* _Document passage_:
National Post (National Edition)

MALTA BAKE SHOP IN TORONTO BATTLES TO PRESERVE THE PAST.

MALTESE OUTPOST HOLDS OUT

- Joe o’connor National Post joconnor@nationalpo­st.com Twitter: oconnorwri­tes

Antoinette Buttigieg is petite, has big brown eyes and, according to her husband, Charlie, the indomitabl­e spirit of a “tiger.” But, on a Saturday morning, not long ago, Antoinette felt more like someone’s prey than a predator. The Buttigiegs own Malta Bake Shop, a momand-pop outfit on Toronto’s Dundas Street West, which they purchased in 1983. The Maltese immigrants serve tasty Maltese fare — cheese-filled pastizzis, pasta-and-meat crammed timpanas, honey rings, piping hot espresso — and more.

* _Data excerpts_:

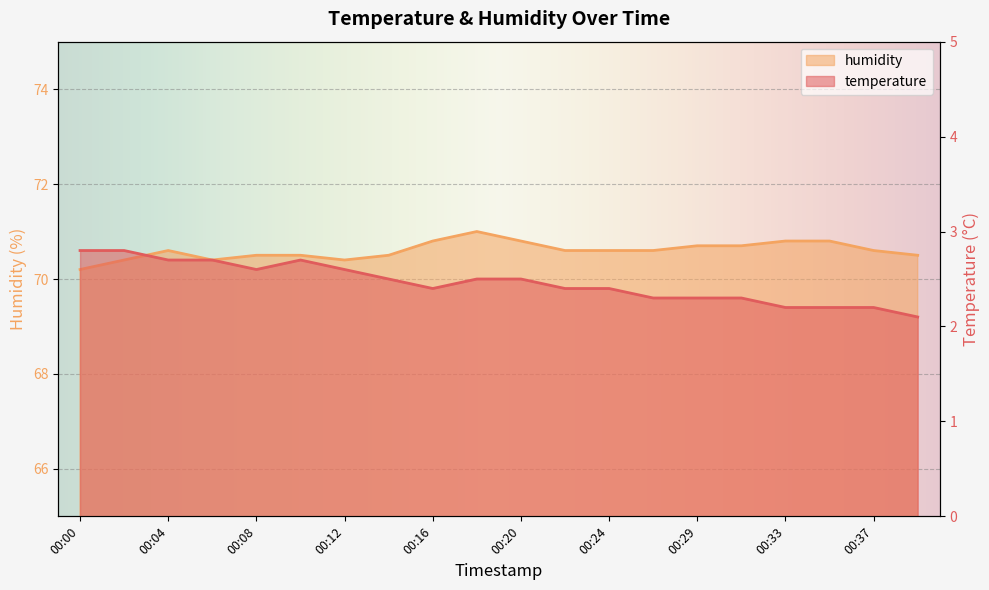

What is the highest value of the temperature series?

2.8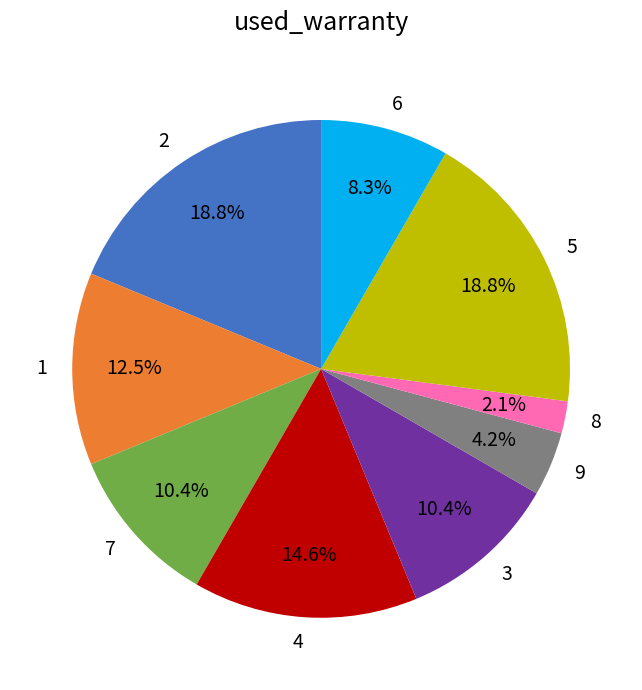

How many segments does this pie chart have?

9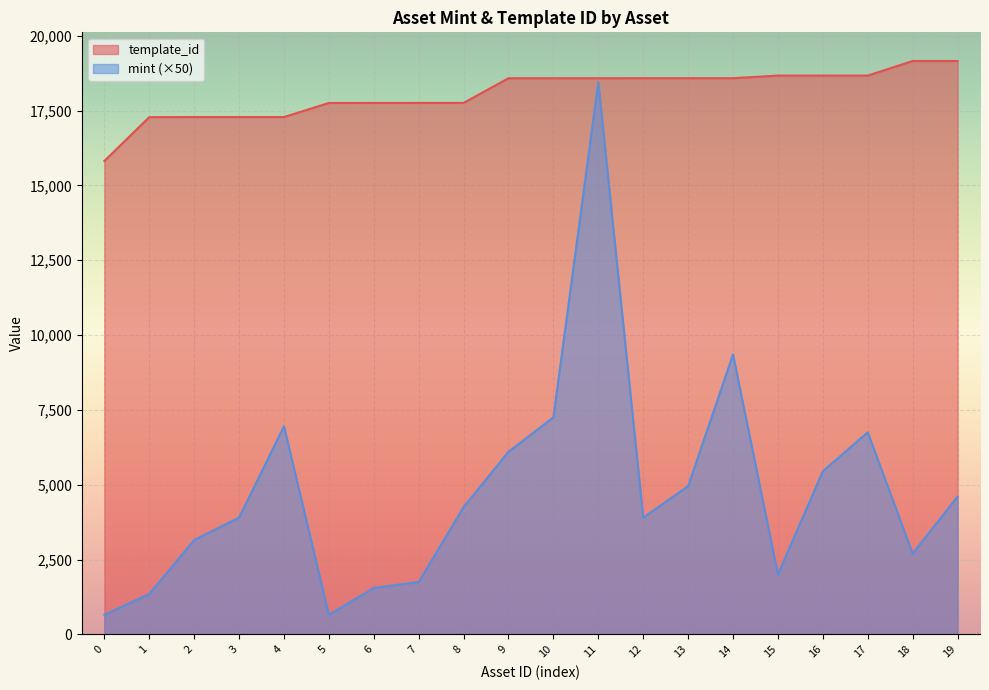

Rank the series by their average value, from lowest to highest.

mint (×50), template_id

---

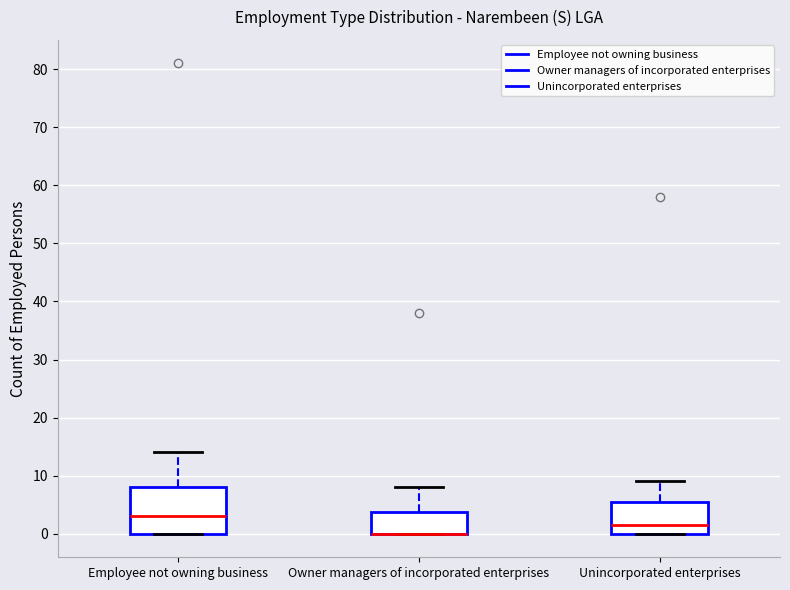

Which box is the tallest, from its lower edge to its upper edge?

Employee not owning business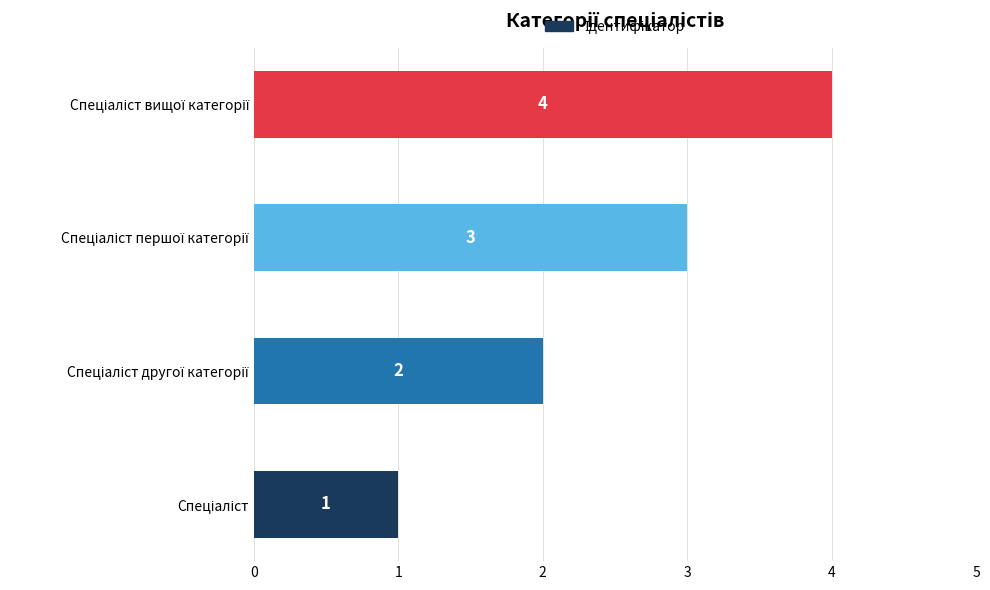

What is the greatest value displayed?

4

* * *

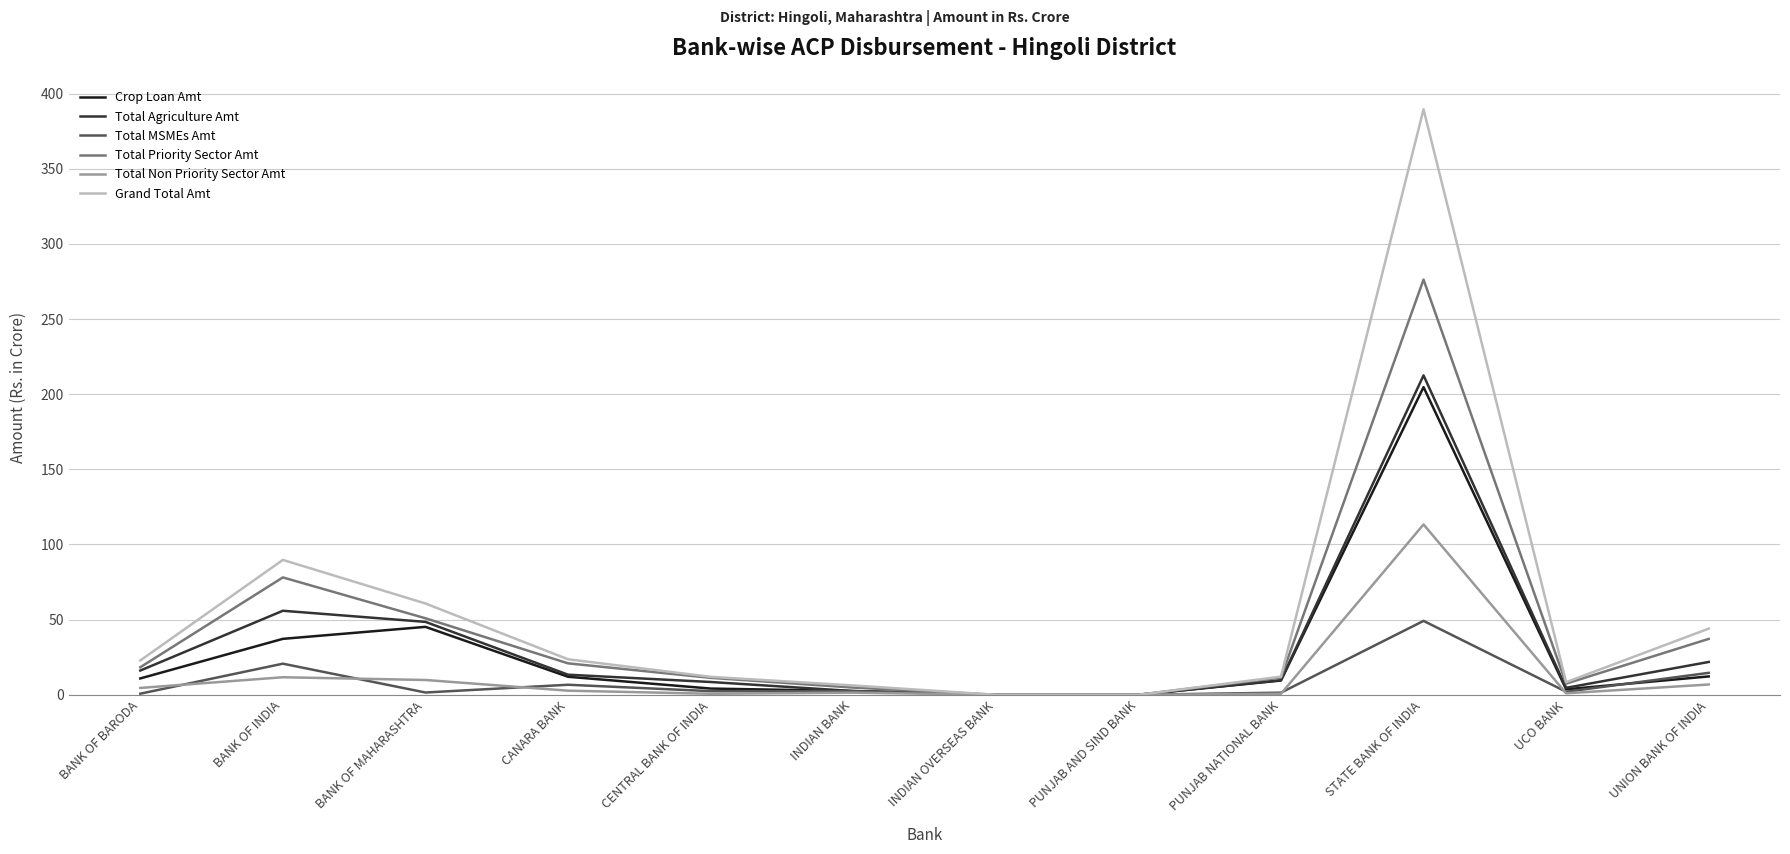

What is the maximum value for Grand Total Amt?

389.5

* _Brief_: From the Malta Bake Shop article above, reproduce word for word the stretch that begins with "National Post (National" and ends after "espresso — and more.".

* _Exercise result_:
National Post (National Edition)

MALTA BAKE SHOP IN TORONTO BATTLES TO PRESERVE THE PAST.

MALTESE OUTPOST HOLDS OUT

- Joe o’connor National Post joconnor@nationalpo­st.com Twitter: oconnorwri­tes

Antoinette Buttigieg is petite, has big brown eyes and, according to her husband, Charlie, the indomitabl­e spirit of a “tiger.” But, on a Saturday morning, not long ago, Antoinette felt more like someone’s prey than a predator. The Buttigiegs own Malta Bake Shop, a momand-pop outfit on Toronto’s Dundas Street West, which they purchased in 1983. The Maltese immigrants serve tasty Maltese fare — cheese-filled pastizzis, pasta-and-meat crammed timpanas, honey rings, piping hot espresso — and more.